Le
sélénium (Se)
Découvert en 1817 par le chimiste suédois Jakob
Berzelius,
le
sélénium a ainsi
été dénommé en
référence à la déesse
grecque de la lune, Selênê, et par analogie
à un élément proche
découvert peu avant : le tellure, du latin tellus, terre.
Autrefois considéré comme toxique, cet
oligoélément
essentiel est sans aucun doute,
aujourd’hui, celui qui suscite le plus
d’intérêt en termes de recherche
fondamentale aussi bien que clinique.
Depuis les années 1970, de nombreuses équipes
scientifiques ont montré les conséquences de sa
carence (dystrophie musculaire, déficits immunitaires,
troubles de la reproduction...), et aujourd’hui de nombreux
travaux portent sur son potentiel thérapeutique.
L’apport journalier recommandé en
sélénium
se situe entre 20 et 80
microgrammes/jour, selon l’âge, le sexe, le poids
et l’état de santé du sujet. Ces
recommandations sont établies pour des individus en bonne
santé et peuvent s’avérer insuffisantes
chez des personnes atteintes de pathologies chroniques.
Les aliments riches en
sélénium
sont :
- le poisson
- les coquillages
- la viande
- l’ail
- les brocolis
Un grand nombre d’études conduites sur des
personnes souffrant de maladies chroniques
(dégénératives ou inflammatoires) ont
montré que celles-ci présentaient un statut
altéré en sélénium et que
cette carence avait un effet direct sur l’affaiblissement de
leur organisme. Ces études tendent à
démontrer que
l’apport de
sélénium chez des individus malades
présente un double intérêt :
d’une part, il contribue à ramener ces malades
à un statut normal en sélénium,
d’autre part, il participe à la
prévention d’un processus d’aggravation
de la maladie ou de ses complications. Ainsi, chez les grands
brûlés dont le statut en
oligoéléments, et particulièrement en
sélénium, se trouve très
altéré, un
apport
de
sélénium exerce un effet de
prévention
sur le risque de complications infectieuses.

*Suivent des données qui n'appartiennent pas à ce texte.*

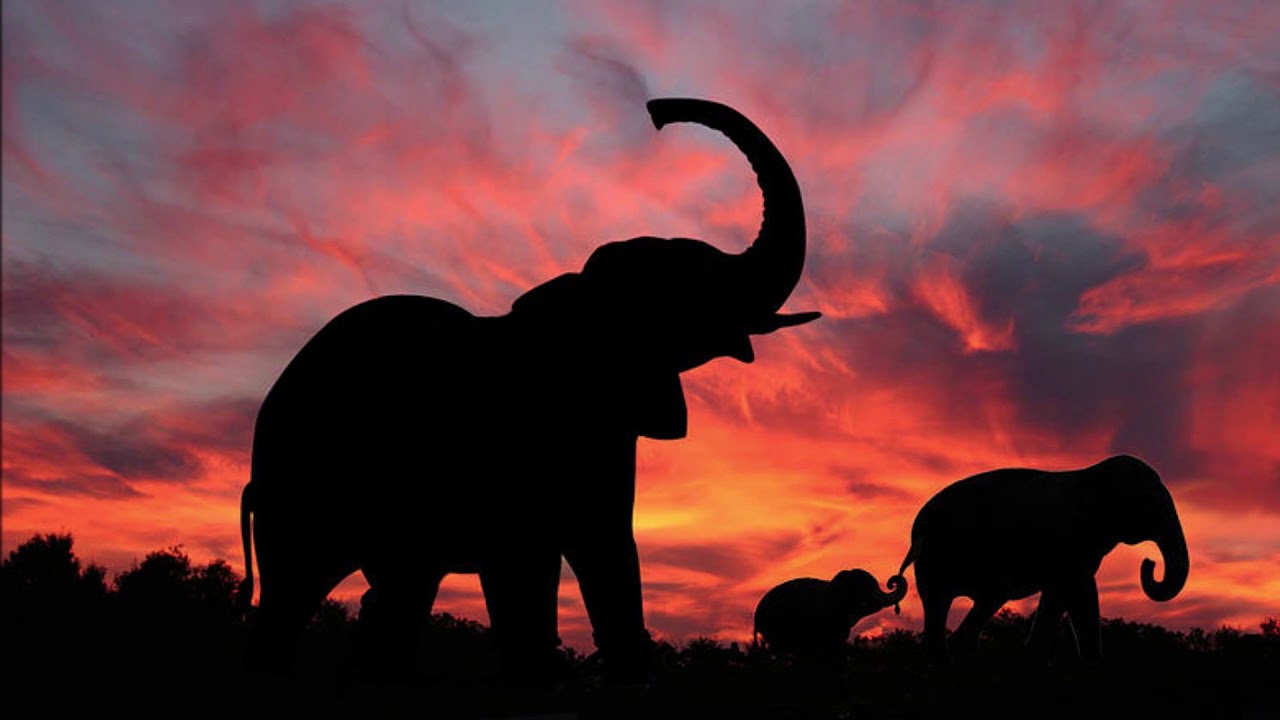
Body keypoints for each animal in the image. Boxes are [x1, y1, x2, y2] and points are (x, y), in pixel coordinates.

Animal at [237, 98, 820, 681]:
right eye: (686, 283)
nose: (657, 112)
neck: (578, 298)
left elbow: (606, 553)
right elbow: (526, 580)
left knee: (398, 593)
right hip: (300, 476)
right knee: (294, 596)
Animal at [895, 454, 1189, 663]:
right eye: (1149, 502)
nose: (1149, 563)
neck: (1090, 475)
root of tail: (917, 528)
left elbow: (1067, 595)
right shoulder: (1067, 540)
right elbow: (1077, 591)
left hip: (933, 564)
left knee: (938, 607)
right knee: (984, 600)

Par ailleurs, le sélénium suscite des espoirs
purement pharmacologiques (c’est-à-dire
indépendants du rôle nutritionnel), notamment pour
les situations inflammatoires chroniques. Mais dans ce cas
précis, l’usage du sélénium
reste sous la responsabilité d’un
médecin, car pour obtenir l’effet
thérapeutique souhaité,
l’oligoélément doit pouvoir
être administré à de plus fortes doses.
Rôle physiologique
Par son action connue sur l’enzyme Gpx (glutathion
peroxydase), le sélénium assure
l’intégrité de la membrane des cellules
et réduit ainsi la propagation des lésions
oxydatives à des biomolécules telles que les
lipides, les lipoprotéines ou encore l’ADN. Cette
action est d’autant plus importante que ces
lésions ont pour effet d’entraîner de
nombreux processus pathologiques inflammatoires ou
dégénératifs. Par cette fonction
antioxydante, le
sélénium
est donc un
oligoélément indispensable à la
protection cellulaire, et son importance fondamentale pour
la
santé est aujourd’hui reconnue.
Intérêt de l’usage du
sélénium
L’utilisation du sélénium consiste
à optimiser au mieux les activités des enzymes,
en particulier la Gpx, qui dépendent de cet
oligoélément : on parle
d’activités
sélénodépendantes. L’
apport
de sélénium permet ainsi
d’augmenter
les défenses des cellules dans certaines maladies comme les
affections inflammatoires chroniques, ou de rétablir leur
statut normal lorsque l’organisme se trouve dans une
situation de stress psychique, traumatique ou infectieux.